После доклада мне было приказано возвратиться в штаб дивизии Листера, которая формировалась на Гвадалахарском направлении в составе двух интернациональных бригад – 11-й и 12-й – и двух испанских – 1-й и 2-й. Я узнал также и о других мероприятиях командования по реорганизации войск Гвадалахарского направления. Решено было сформировать 4-й армейский корпус, куда должны были войти, кроме 11-й дивизии, 12-я, пополненная 35-й бригадой, под командованием итальянского антифашиста Нино Наннети, и 14-я в составе трех бригад под командованием анархиста Мера.
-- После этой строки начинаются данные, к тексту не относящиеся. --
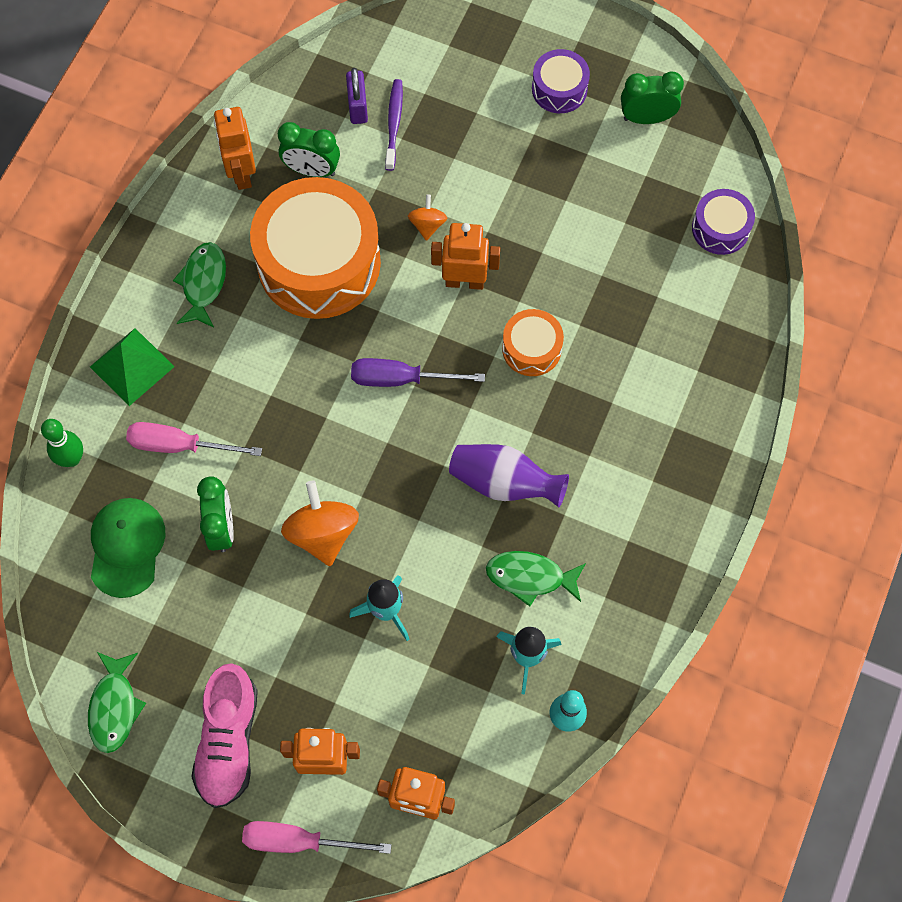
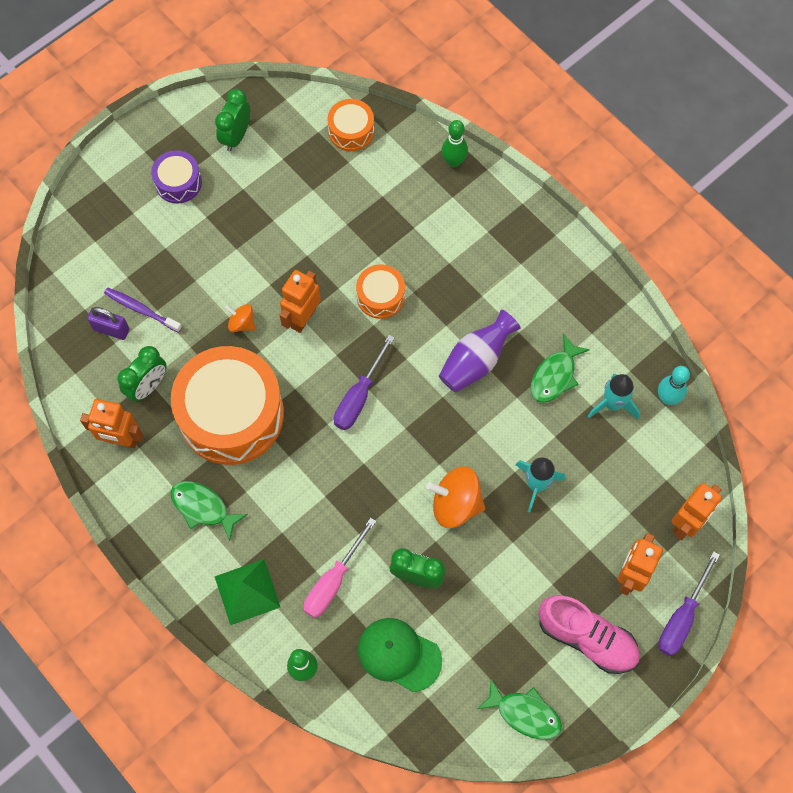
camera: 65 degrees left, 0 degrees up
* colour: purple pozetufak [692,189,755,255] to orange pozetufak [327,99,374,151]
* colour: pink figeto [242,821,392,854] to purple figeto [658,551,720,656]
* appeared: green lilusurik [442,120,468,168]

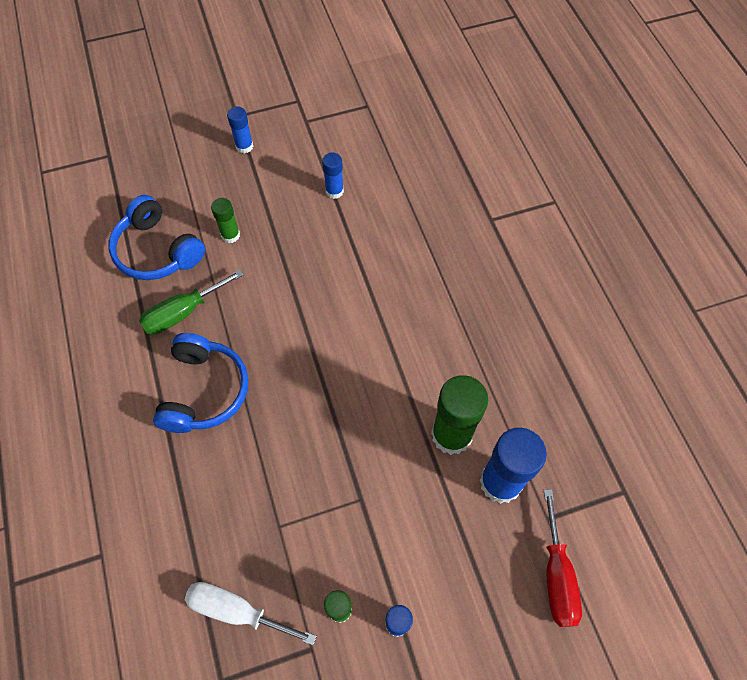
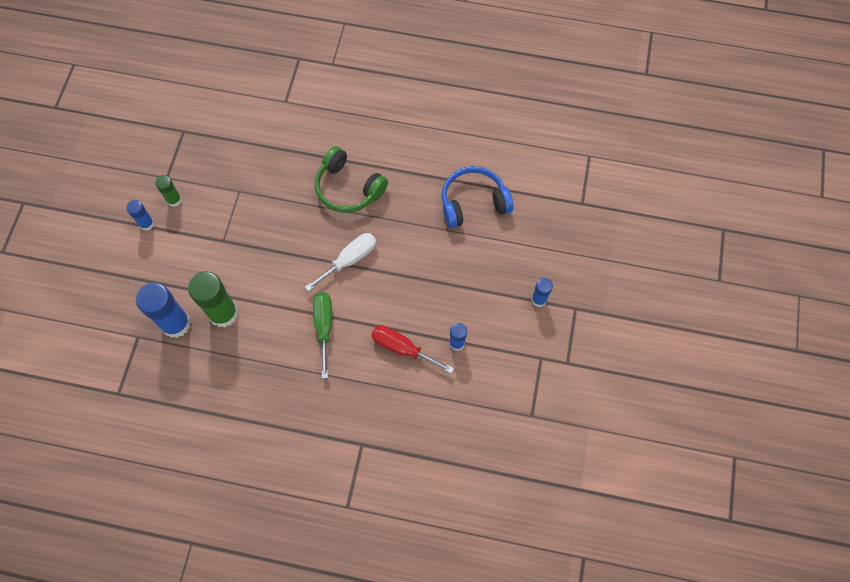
camera: 120 degrees right, 5 degrees up
* missing: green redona [211,198,240,243]
* relocated: green figeto [139,269,244,335] to [313,292,332,379]
* colour: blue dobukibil [153,333,248,433] to green dobukibil [315,146,388,213]
* relocated: red figeto [544,489,582,627] to [371,325,454,373]
* relocated: white figeto [185,582,317,645] to [305,233,376,291]

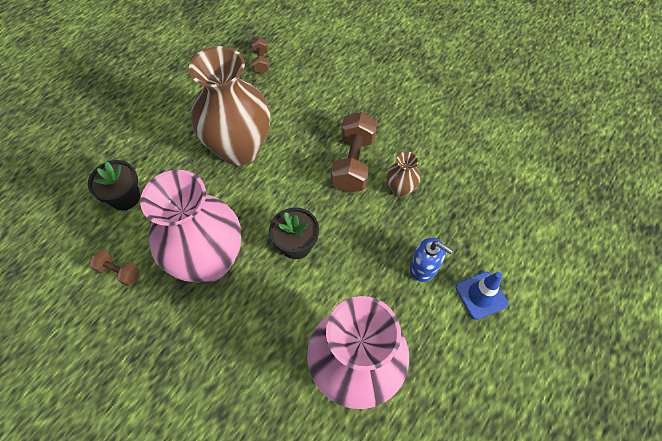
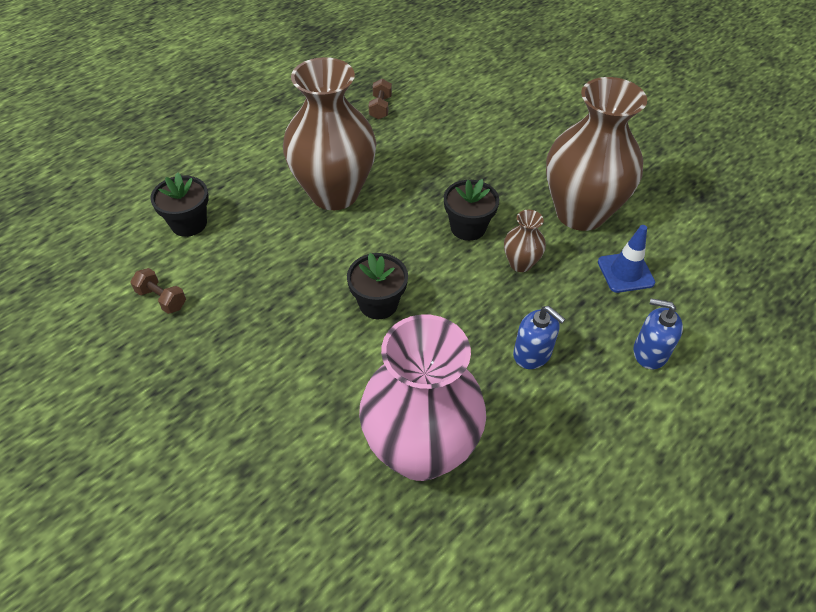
camera: 10 degrees right, 10 degrees down
* exchanged: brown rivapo [331,112,377,193] to black tavidisi [444,179,499,241]
* missing: pink lilulisuk [140,170,241,282]
* relocated: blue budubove [455,272,508,320] to [598,225,655,293]
* appeared: brown lilulisuk [546,77,647,231]
* appeared: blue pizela [633,298,683,369]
Корпусу придавались танковая бригада, два кавалерийских полка и артиллерийские части.

Собираясь в обратный путь, я встретил своего хорошего друга артиллериста Николая Гурьева, сообщившего мне, что 11 марта с вновь сформированным испанским артиллерийским дивизионом он должен ехать в район Торихи.

– Ой, что это я болтаю и болтаю, а тебе и слова выговорить не даю, – радостно тискал он меня. – Очень торопишься?

– Завтра должен быть на месте.

– Куда едешь, если не секрет?

– К Листеру.

– И я тоже еду к нему. Значит, нам с тобой по пути. Но поскольку сегодня вечер у нас свободный, предлагаю остаться ночевать у меня. Сходим к моему командиру Воронову на чаепитие. Приглашал он меня, но думаю, если его навестят сразу двое москвичей, будет только рад. По рукам?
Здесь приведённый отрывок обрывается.